-- Assigned task --
In the records below, begin at the line that has "right eye: (304, 98)" and stop after the line that has "left shoulder: (171, 91)"; quote those lines verbatim and nothing more.
# # # # # # #
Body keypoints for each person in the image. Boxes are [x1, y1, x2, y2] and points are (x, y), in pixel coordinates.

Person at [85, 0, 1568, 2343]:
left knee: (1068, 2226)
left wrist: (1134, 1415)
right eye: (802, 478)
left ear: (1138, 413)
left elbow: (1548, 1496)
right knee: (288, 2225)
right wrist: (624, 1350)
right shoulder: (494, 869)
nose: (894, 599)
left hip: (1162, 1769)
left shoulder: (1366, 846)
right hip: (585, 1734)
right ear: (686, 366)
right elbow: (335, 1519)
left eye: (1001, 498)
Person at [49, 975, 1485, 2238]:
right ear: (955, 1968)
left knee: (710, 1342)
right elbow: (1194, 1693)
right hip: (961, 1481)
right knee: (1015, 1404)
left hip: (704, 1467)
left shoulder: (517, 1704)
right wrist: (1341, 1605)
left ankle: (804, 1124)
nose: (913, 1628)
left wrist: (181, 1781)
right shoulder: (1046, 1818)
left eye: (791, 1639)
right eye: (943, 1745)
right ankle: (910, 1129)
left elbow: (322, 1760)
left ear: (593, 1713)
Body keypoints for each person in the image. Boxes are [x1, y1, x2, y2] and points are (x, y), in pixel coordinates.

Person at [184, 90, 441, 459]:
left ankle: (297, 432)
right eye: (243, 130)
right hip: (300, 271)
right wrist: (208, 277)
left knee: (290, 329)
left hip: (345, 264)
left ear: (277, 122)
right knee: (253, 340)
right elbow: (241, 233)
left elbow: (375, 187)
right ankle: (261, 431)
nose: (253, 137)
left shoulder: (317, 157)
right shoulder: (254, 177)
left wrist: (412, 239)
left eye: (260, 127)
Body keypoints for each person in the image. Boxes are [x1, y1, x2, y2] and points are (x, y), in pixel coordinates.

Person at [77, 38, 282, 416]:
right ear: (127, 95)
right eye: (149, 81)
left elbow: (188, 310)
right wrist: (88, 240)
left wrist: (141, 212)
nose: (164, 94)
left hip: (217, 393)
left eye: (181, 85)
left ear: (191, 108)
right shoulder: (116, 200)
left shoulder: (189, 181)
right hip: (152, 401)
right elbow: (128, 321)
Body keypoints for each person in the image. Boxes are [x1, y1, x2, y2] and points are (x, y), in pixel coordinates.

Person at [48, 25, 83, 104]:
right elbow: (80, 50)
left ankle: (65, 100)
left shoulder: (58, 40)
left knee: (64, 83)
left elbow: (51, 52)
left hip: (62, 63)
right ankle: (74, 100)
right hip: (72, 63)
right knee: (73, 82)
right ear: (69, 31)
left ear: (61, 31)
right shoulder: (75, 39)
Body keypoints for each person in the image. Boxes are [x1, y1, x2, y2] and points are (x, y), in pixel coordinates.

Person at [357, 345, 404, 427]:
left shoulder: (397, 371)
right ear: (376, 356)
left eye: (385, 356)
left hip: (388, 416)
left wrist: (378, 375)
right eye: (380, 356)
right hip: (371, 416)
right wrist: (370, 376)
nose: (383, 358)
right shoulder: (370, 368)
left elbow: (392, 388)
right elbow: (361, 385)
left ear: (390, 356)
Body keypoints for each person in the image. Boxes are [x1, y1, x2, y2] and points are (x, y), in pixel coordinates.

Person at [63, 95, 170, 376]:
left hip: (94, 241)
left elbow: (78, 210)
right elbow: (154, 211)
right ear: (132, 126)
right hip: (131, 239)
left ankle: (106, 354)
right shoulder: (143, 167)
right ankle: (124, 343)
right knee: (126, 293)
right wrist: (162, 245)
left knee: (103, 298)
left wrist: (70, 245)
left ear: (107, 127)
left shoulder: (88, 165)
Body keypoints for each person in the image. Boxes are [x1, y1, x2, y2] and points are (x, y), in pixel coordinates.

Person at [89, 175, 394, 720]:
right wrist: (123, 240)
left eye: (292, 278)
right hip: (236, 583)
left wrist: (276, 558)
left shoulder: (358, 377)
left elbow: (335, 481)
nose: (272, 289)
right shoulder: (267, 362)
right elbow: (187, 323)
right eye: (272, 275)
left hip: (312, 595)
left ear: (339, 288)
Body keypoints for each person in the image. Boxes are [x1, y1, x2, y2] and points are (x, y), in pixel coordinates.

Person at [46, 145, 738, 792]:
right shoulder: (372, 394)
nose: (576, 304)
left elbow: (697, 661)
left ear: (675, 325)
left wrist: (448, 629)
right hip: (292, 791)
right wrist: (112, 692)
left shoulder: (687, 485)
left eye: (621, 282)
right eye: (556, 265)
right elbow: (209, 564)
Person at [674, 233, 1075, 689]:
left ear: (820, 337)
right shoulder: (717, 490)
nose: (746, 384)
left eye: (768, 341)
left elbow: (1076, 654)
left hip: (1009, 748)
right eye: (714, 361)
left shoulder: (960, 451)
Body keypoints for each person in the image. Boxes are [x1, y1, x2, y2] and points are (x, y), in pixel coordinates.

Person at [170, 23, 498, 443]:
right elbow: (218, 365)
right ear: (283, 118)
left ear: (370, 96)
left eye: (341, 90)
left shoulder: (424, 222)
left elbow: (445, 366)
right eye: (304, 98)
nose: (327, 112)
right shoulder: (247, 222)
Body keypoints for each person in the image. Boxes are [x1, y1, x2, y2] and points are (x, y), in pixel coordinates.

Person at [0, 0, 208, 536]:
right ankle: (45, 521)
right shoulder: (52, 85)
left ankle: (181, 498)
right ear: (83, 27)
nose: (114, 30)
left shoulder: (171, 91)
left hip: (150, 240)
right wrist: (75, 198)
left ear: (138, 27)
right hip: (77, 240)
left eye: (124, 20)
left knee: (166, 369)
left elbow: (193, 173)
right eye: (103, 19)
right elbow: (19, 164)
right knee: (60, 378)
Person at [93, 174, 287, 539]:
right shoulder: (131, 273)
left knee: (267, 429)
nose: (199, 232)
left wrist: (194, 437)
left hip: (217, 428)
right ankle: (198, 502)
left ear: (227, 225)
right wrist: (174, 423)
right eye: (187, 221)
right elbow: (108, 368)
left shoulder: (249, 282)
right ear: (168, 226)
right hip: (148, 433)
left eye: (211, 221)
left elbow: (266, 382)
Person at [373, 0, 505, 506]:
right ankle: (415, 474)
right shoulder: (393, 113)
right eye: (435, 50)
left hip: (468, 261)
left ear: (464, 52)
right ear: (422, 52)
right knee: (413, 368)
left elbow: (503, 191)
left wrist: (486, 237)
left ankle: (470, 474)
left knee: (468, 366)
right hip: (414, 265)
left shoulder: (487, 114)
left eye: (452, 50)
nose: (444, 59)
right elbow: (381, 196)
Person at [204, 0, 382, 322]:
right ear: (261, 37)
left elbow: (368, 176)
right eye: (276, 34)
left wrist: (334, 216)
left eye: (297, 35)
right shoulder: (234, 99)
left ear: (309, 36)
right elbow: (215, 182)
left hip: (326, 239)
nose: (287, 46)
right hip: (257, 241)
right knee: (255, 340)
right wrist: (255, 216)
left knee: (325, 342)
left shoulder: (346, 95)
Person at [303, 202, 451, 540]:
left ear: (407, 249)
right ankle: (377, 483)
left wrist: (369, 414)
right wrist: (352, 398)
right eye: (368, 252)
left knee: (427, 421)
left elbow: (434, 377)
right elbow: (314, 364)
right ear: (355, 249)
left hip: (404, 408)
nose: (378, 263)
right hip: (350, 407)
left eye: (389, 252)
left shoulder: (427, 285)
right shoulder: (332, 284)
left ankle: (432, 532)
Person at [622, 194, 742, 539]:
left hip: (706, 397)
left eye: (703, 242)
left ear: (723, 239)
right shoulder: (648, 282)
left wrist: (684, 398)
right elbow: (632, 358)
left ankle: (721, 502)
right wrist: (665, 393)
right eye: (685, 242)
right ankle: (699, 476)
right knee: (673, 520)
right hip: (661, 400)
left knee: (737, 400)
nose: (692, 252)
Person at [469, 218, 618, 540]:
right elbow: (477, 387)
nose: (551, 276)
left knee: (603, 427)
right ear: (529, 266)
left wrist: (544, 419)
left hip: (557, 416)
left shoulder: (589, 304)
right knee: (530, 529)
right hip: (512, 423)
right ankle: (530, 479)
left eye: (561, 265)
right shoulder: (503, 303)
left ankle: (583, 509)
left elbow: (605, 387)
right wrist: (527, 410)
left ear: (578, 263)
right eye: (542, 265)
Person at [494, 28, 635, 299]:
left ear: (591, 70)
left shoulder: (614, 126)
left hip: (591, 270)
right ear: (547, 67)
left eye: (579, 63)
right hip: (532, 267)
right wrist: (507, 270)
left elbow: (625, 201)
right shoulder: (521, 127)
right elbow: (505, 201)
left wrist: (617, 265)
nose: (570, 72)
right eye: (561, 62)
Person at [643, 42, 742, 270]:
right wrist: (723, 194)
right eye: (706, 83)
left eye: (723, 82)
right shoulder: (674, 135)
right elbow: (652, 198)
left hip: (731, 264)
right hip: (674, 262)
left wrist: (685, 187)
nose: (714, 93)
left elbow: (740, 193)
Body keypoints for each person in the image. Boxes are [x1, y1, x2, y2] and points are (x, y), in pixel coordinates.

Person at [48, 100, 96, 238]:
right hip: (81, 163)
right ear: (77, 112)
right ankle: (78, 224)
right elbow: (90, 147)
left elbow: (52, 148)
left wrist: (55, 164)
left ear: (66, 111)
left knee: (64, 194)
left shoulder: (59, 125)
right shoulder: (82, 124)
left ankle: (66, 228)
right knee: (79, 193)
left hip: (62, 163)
# # # # # # #
-- Task output --
right eye: (304, 98)
nose: (327, 112)
right shoulder: (247, 222)
Body keypoints for each person in the image. Boxes are [x1, y1, x2, y2] and points are (x, y), in pixel coordinates.

Person at [0, 0, 208, 536]:
right ankle: (45, 521)
right shoulder: (52, 85)
left ankle: (181, 498)
right ear: (83, 27)
nose: (114, 30)
left shoulder: (171, 91)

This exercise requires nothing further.